It appears (3-sqrt(5))/2 = (Phi-1)^2 is the only one for which we can eliminate the primary radical.

References
https://mcraefamily.com/MathHelp/BasicSimplifying.htm
https://www.mcs.surrey.ac.uk/Personal/R.Knott/Fibonacci/fibFormula.html

Time to sign off..
Cino

How can you possibly do that? A perfect square has to be an integer. 6-sqrt(20) is not an integer. You can calculate it. There's no point in 'assuming' it equals anything other than what it does equal which is 1.52786....

6 - sqrt(20) = (sqrt(5) - 1)^2 = 1.52786...

If you dont want to call it perfect square, that is your choice. I
will call it a "perfect" square because when you take the sqrt of
both sides you can replace sqrt(6-sqrt(20)) with sqrt(5)-1 yielding
a simplification of the origional nested radical for the sin18 saga.

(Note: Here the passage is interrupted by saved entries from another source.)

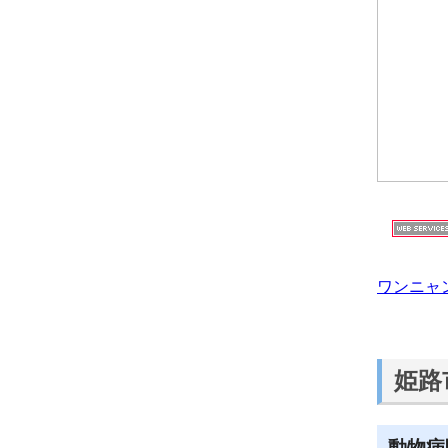
ワンニャ
姫路
動物病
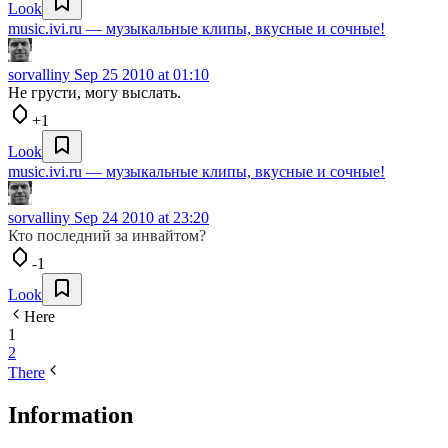
Look
music.ivi.ru — музыкальные клипы, вкусные и сочные!
sorvalliny
Sep 25 2010 at 01:10
Не грусти, могу выслать.
+1
Look
music.ivi.ru — музыкальные клипы, вкусные и сочные!
sorvalliny
Sep 24 2010 at 23:20
Кто последний за инвайтом?
-1
Look
Here
1
2
There
Information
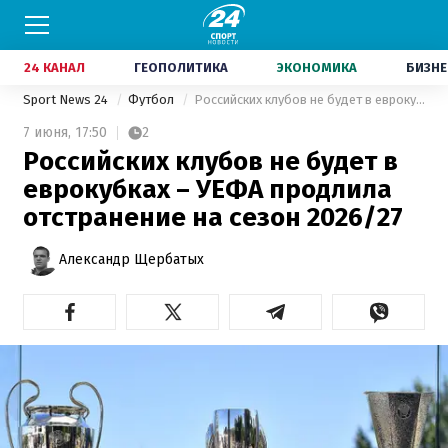
24 КАНАЛ
ГЕОПОЛИТИКА
ЭКОНОМИКА
БИЗНЕ
Sport News 24
Футбол
Российских клубов не будет в еврокубках – УЕФА продлила отстранение на сезон 2026/27
7 июня,
17:50
2
Российских клубов не будет в
еврокубках – УЕФА продлила
отстранение на сезон 2026/27
Александр Щербатых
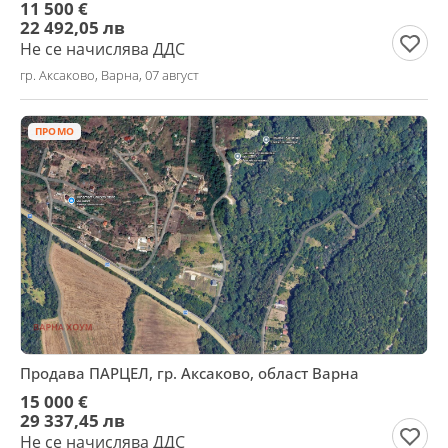
11 500 €
22 492,05 лв
Не се начислява ДДС
гр. Аксаково, Варна, 07 август
ПРОМО
Продава ПАРЦЕЛ, гр. Аксаково, област Варна
15 000 €
29 337,45 лв
Не се начислява ДДС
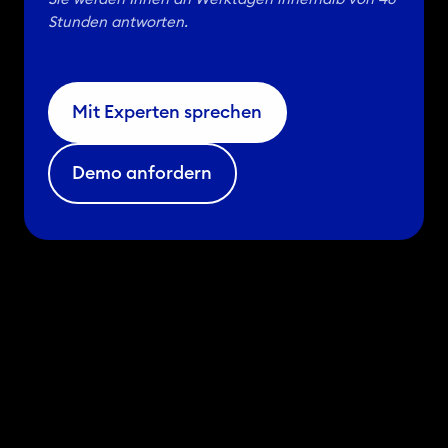
t
Stunden antworten.
e
n
z
Mit Experten sprechen
u
v
Demo anfordern
e
r
e
i
n
f
a
c
h
e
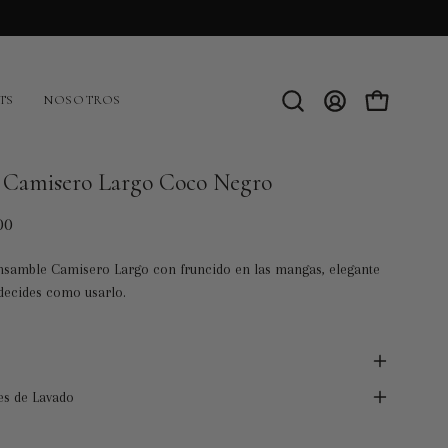
TS
NOSOTROS
Abrir
MI
CARRO AB
barra
CUENTA
de
búsqueda
o Camisero Largo Coco Negro
00
nsamble Camisero Largo con fruncido en las mangas, elegante
 decides como usarlo.
es de Lavado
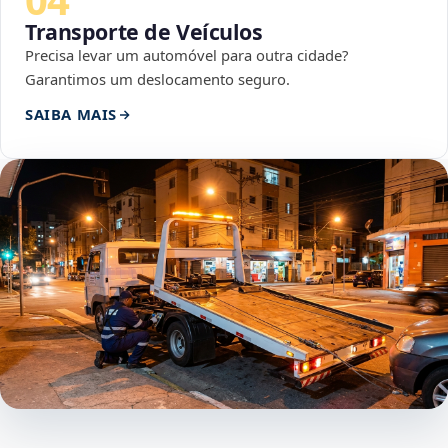
Transporte de Veículos
Precisa levar um automóvel para outra cidade?
Garantimos um deslocamento seguro.
SAIBA MAIS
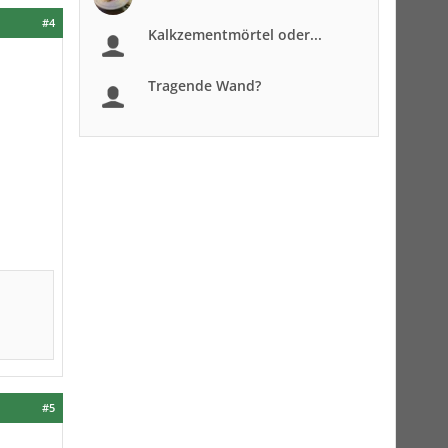
#4
Kalkzementmörtel oder...
Tragende Wand?
#5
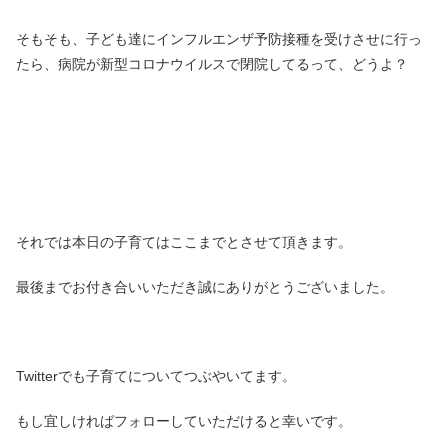
そもそも、子ども達にインフルエンザ予防接種を受けさせに行っ
たら、病院が新型コロナウイルスで閉院してるって、どうよ？
それでは本日の子育てはここまでとさせて頂きます。
最後までお付き合いいただき誠にありがとうございました。
Twitterでも子育てについてつぶやいてます。
もし宜しければフォローしていただけると幸いです。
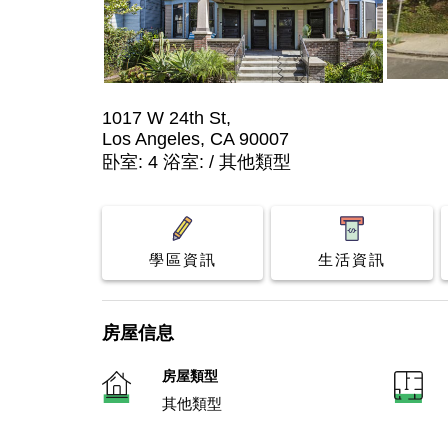
1017 W 24th St,
Los Angeles, CA 90007
卧室: 4 浴室: / 其他類型
學區資訊
生活資訊
房屋信息
房屋類型
其他類型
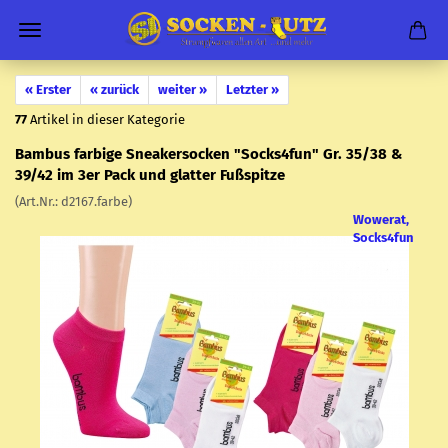
« Erster
« zurück
weiter »
Letzter »
77
Artikel in dieser Kategorie
Bam­bus far­bi­ge Snea­ker­so­cken "Socks4fun" Gr. 35/38 &
39/42 im 3er Pack und glat­ter Fuß­spit­ze
(Art.Nr.:
d2167.farbe
)
Wowerat,
Socks4fun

Incidentally sets of integers a,b,c that satisfy
a - sqrt(b) = (srt(c)-1)^2
aren't hard to find - if c = 25 try 25,81; 36,400; 18,4; 20,16;
>
>

I just quoted the author in the link I gave. A snip is below

Simplifying Nested Radicals
The Basic Idea
The basic idea is to simplify an expression of the form sqrt(c+sqrt
(d)) such as

sqrt(9/32+sqrt(45)/32)

Let x = sqrt(c+sqrt(d))

Perhaps c+sqrt(d) is a perfect square, in which case this can be
simplified.

If it's a perfect square, then it has to be the square of an
expression of the form sqrt(a)+sqrt(b).

So c+sqrt(d) = a+b + 2sqrt(ab)

That means c = a+b, and d=4ab

Then by the same author in the section on
Theorems Involving Perfect Squares

A "perfect square" is a number that can be expressed as k^2, where k
is an integer. So he forgot about the rationals and then ascribed
perfect to irrationals. Oh well.

>
>Incidentally sets of integers a,b,c that satisfy
> a - sqrt(b) = (srt(c)-1)^2
>aren't hard to find - if c = 25 try 25,81; 36,400; 18,4;
>20,16;
>>
Interesting. b and c are rational perfect squares.

>>